Allemagne et France poussent le marché automobile dans le précipice
Les marchés allemand et français ont soutenu un nouveau repli marqué du marché automobile européen le mois dernier. La chute atteint 10,2% au sein des Vingt-Sept, à 1,3 million d’unités, selon l’Association des constructeurs européens d’automobiles (Acea), les voisins rhénans concédant des reculs de respectivement 17,1 et 16,2%.
Ce dix-huitième mois consécutif de baisse sur fond de récession porte le repli à 9,8% sur le premier trimestre 2013. Seul le Royaume-Uni est en hausse parmi les principaux marchés (+7,4% sur trois mois), devenant le principal marché en mars.
«L’Allemagne semble être en chute libre», s’alarme l’analyste Max Warburton chez Sanford C.Bernstein, qui estime qu’à ce rythme le marché d’Europe occidentale est en passe d’afficher cette année un niveau de ventes inédit depuis vingt ans. Spécialiste du secteur chez Ernst & Young, Peter Fuss table sur un repli de 7% en 2013, après que le volume d’immatriculations est tombé en 2012, sixième année consécutive de recul, à un plus bas depuis 1995 à 12 millions d’unités.
Les industriels font vœu de prudence, comme en témoignent les annonces de fermeture d’usines ainsi que l’avertissement lancé début avril par le patron de Fiat Sergio Marchionne: «la dégradation du marché se poursuit jour après jour et, pour la première fois, je n’en perçois pas la fin». Reuters rapporte pourtant de sources du secteur que les incitations commerciales à l’achat ont progressé de 13% sur les deux premiers mois de l’année à près de 2.400 par véhicule.
Si les analystes de Natixis «pens(ent) que la situation devrait être moins négative dans les mois à venir», ils n’en abaissent pas moins leur prévision de baisse annuelle de 1,1 point à -5,1%.
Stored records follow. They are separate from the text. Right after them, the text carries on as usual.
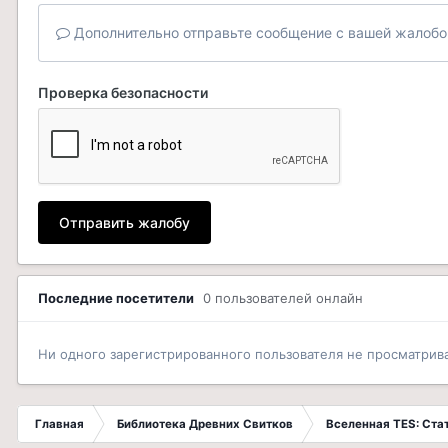
Дополнительно отправьте сообщение с вашей жалобо
Проверка безопасности
Отправить жалобу
Последние посетители
0 пользователей онлайн
Ни одного зарегистрированного пользователя не просматрив
Главная
Библиотека Древних Свитков
Вселенная TES: Ст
Responsable de Hyundai pour l’Europe, Allan Rushforth veut de son côté croire qu’une amélioration de la confiance du consommateur pourra soutenir une progression des ventes au second semestre 2013. Certes, la marque du constructeur sud-coréen est de celles qui affichent encore une relative résistance, avec un repli de 4,2% sur le premier trimestre, sa filiale Kia s’adjugeant même un gain de 3,0%.
Le numéro un européen, Volkswagen, est sur la mauvaise pente, avec un plongeon de 14,6% de sa marque phare en mars. PSA Peugeot Citroën concède une baisse de 16,0%, tandis que Renault (-9,6%) doit sa maigre avance face au marché à Dacia (+20,2%) alors que la marque au losange abandonne 15,9% de ses ventes.